# Lesbian College RP



## Wolf22red (Aug 15, 2018)

I just read a comic and it gave me an idea for a RP. It would have a college setting and I'd RP as a Female Oryx. I'm wondering if any ladies would like to do a Lesbian RP with me. My Female Oryx Fursona is a nerd by the way so I'd kinda like a Dom or something for this RP.

I can't reply between 9:30 pm and 6:00 am Eastern Standard time.


----------



## Le Chat Nécro (Aug 15, 2018)

Hey! Nerds can be doms too ya know! >:V

Seriously though, good luck with your search.


----------



## Wolf22red (Aug 15, 2018)

Le Chat Nécro said:


> Hey! Nerds can be doms too ya know! >:V
> 
> Seriously though, good luck with your search.

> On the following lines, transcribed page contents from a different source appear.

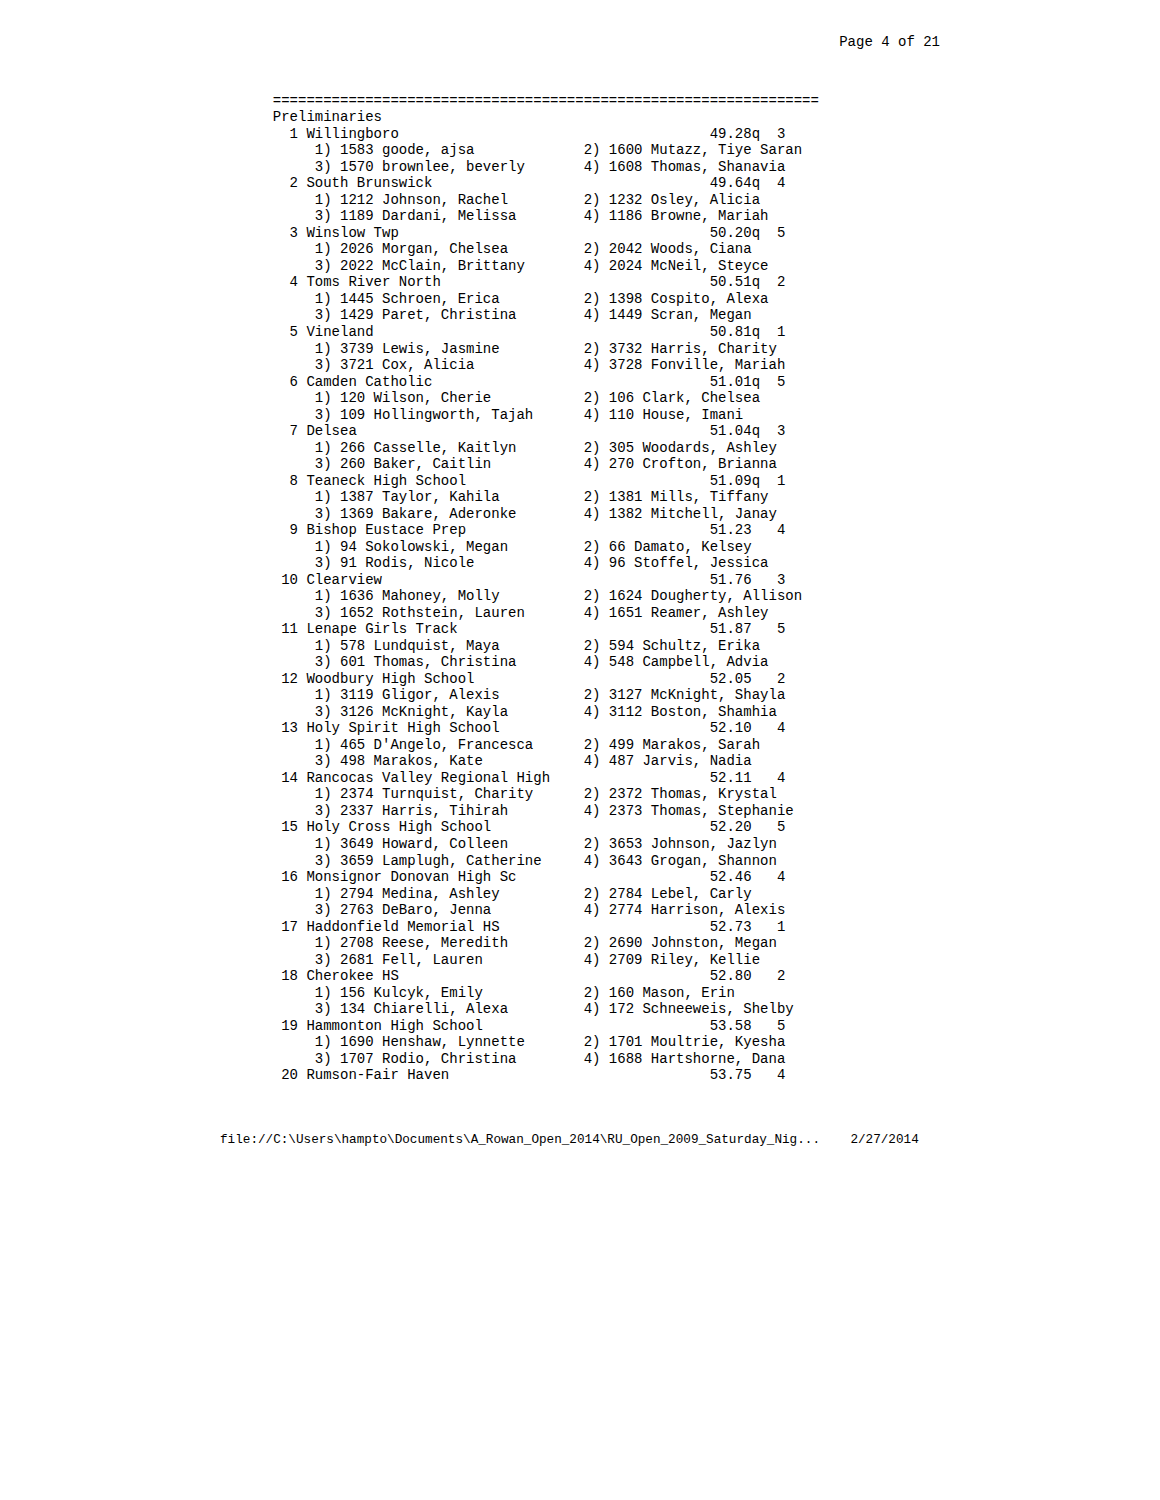Page 4 of 21
=================================================================
Preliminaries
  1 Willingboro                                     49.28q  3
     1) 1583 goode, ajsa             2) 1600 Mutazz, Tiye Saran
     3) 1570 brownlee, beverly       4) 1608 Thomas, Shanavia
  2 South Brunswick                                 49.64q  4
     1) 1212 Johnson, Rachel         2) 1232 Osley, Alicia
     3) 1189 Dardani, Melissa        4) 1186 Browne, Mariah
  3 Winslow Twp                                     50.20q  5
     1) 2026 Morgan, Chelsea         2) 2042 Woods, Ciana
     3) 2022 McClain, Brittany       4) 2024 McNeil, Steyce
  4 Toms River North                                50.51q  2
     1) 1445 Schroen, Erica          2) 1398 Cospito, Alexa
     3) 1429 Paret, Christina        4) 1449 Scran, Megan
  5 Vineland                                        50.81q  1
     1) 3739 Lewis, Jasmine          2) 3732 Harris, Charity
     3) 3721 Cox, Alicia             4) 3728 Fonville, Mariah
  6 Camden Catholic                                 51.01q  5
     1) 120 Wilson, Cherie           2) 106 Clark, Chelsea
     3) 109 Hollingworth, Tajah      4) 110 House, Imani
  7 Delsea                                          51.04q  3
     1) 266 Casselle, Kaitlyn        2) 305 Woodards, Ashley
     3) 260 Baker, Caitlin           4) 270 Crofton, Brianna
  8 Teaneck High School                             51.09q  1
     1) 1387 Taylor, Kahila          2) 1381 Mills, Tiffany
     3) 1369 Bakare, Aderonke        4) 1382 Mitchell, Janay
  9 Bishop Eustace Prep                             51.23   4
     1) 94 Sokolowski, Megan         2) 66 Damato, Kelsey
     3) 91 Rodis, Nicole             4) 96 Stoffel, Jessica
 10 Clearview                                       51.76   3
     1) 1636 Mahoney, Molly          2) 1624 Dougherty, Allison
     3) 1652 Rothstein, Lauren       4) 1651 Reamer, Ashley
 11 Lenape Girls Track                              51.87   5
     1) 578 Lundquist, Maya          2) 594 Schultz, Erika
     3) 601 Thomas, Christina        4) 548 Campbell, Advia
 12 Woodbury High School                            52.05   2
     1) 3119 Gligor, Alexis          2) 3127 McKnight, Shayla
     3) 3126 McKnight, Kayla         4) 3112 Boston, Shamhia
 13 Holy Spirit High School                         52.10   4
     1) 465 D'Angelo, Francesca      2) 499 Marakos, Sarah
     3) 498 Marakos, Kate            4) 487 Jarvis, Nadia
 14 Rancocas Valley Regional High                   52.11   4
     1) 2374 Turnquist, Charity      2) 2372 Thomas, Krystal
     3) 2337 Harris, Tihirah         4) 2373 Thomas, Stephanie
 15 Holy Cross High School                          52.20   5
     1) 3649 Howard, Colleen         2) 3653 Johnson, Jazlyn
     3) 3659 Lamplugh, Catherine     4) 3643 Grogan, Shannon
 16 Monsignor Donovan High Sc                       52.46   4
     1) 2794 Medina, Ashley          2) 2784 Lebel, Carly
     3) 2763 DeBaro, Jenna           4) 2774 Harrison, Alexis
 17 Haddonfield Memorial HS                         52.73   1
     1) 2708 Reese, Meredith         2) 2690 Johnston, Megan
     3) 2681 Fell, Lauren            4) 2709 Riley, Kellie
 18 Cherokee HS                                     52.80   2
     1) 156 Kulcyk, Emily            2) 160 Mason, Erin
     3) 134 Chiarelli, Alexa         4) 172 Schneeweis, Shelby
 19 Hammonton High School                           53.58   5
     1) 1690 Henshaw, Lynnette       2) 1701 Moultrie, Kyesha
     3) 1707 Rodio, Christina        4) 1688 Hartshorne, Dana
 20 Rumson-Fair Haven                               53.75   4
file://C:\Users\hampto\Documents\A_Rowan_Open_2014\RU_Open_2009_Saturday_Nig... 2/27/2014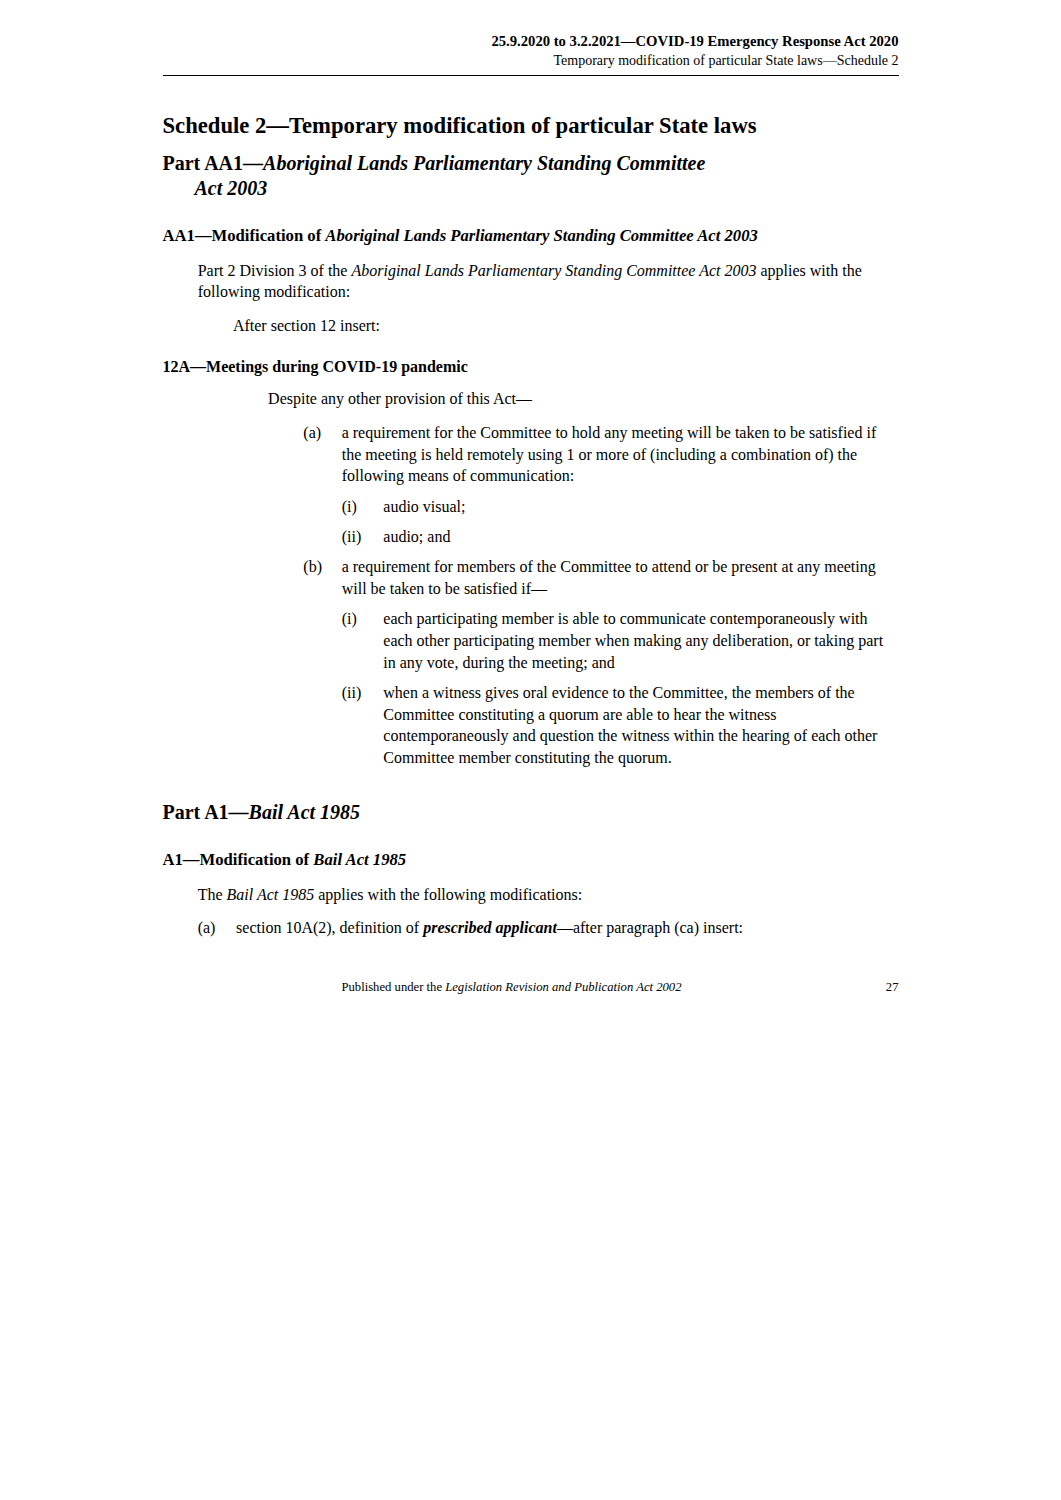25.9.2020 to 3.2.2021—COVID-19 Emergency Response Act 2020
Temporary modification of particular State laws—Schedule 2
Schedule 2—Temporary modification of particular State laws
Part AA1—Aboriginal Lands Parliamentary Standing Committee Act 2003
AA1—Modification of Aboriginal Lands Parliamentary Standing Committee Act 2003
Part 2 Division 3 of the Aboriginal Lands Parliamentary Standing Committee Act 2003 applies with the following modification:
After section 12 insert:
12A—Meetings during COVID-19 pandemic
Despite any other provision of this Act—
(a) a requirement for the Committee to hold any meeting will be taken to be satisfied if the meeting is held remotely using 1 or more of (including a combination of) the following means of communication:
(i) audio visual;
(ii) audio; and
(b) a requirement for members of the Committee to attend or be present at any meeting will be taken to be satisfied if—
(i) each participating member is able to communicate contemporaneously with each other participating member when making any deliberation, or taking part in any vote, during the meeting; and
(ii) when a witness gives oral evidence to the Committee, the members of the Committee constituting a quorum are able to hear the witness contemporaneously and question the witness within the hearing of each other Committee member constituting the quorum.
Part A1—Bail Act 1985
A1—Modification of Bail Act 1985
The Bail Act 1985 applies with the following modifications:
(a) section 10A(2), definition of prescribed applicant—after paragraph (ca) insert:
Published under the Legislation Revision and Publication Act 2002
27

I didn't know that since in all the *ahem* Yiff and Hentai I've read with nerds has them beings subs and Lilly (my Oryx Fursona) is a sub.

Also thanks


----------



## Le Chat Nécro (Aug 15, 2018)

Wolf22red said:


> I didn't know that since in all the *ahem* Yiff and Hentai I've read with nerds has them beings subs and Lilly (my Oryx Fursona) is a sub.
> 
> Also thanks


Anyone can be a Dom if they want to. Or a sub. Or both. 
The world is your oyster!


----------



## Wolf22red (Aug 16, 2018)

Anyone ? ☹


----------



## Sprite (Aug 19, 2018)

Were you looking for a girl to roleplay with or anyone with a female character?


----------



## Wolf22red (Aug 19, 2018)

Anyone with a Female Character would do


----------



## Azrion/Zhalo (Aug 19, 2018)

Is it like a girl-only college?

And what's an Oryx, would that be the Taken King?


----------



## Wolf22red (Aug 19, 2018)

It is like an anatalope but with horns instead of antlers


----------



## Whimsycal (Aug 21, 2018)

Still looking?


----------



## Wolf22red (Aug 21, 2018)

Are you interested ?


----------



## Whimsycal (Aug 21, 2018)

Yup. Send you a message for more info


----------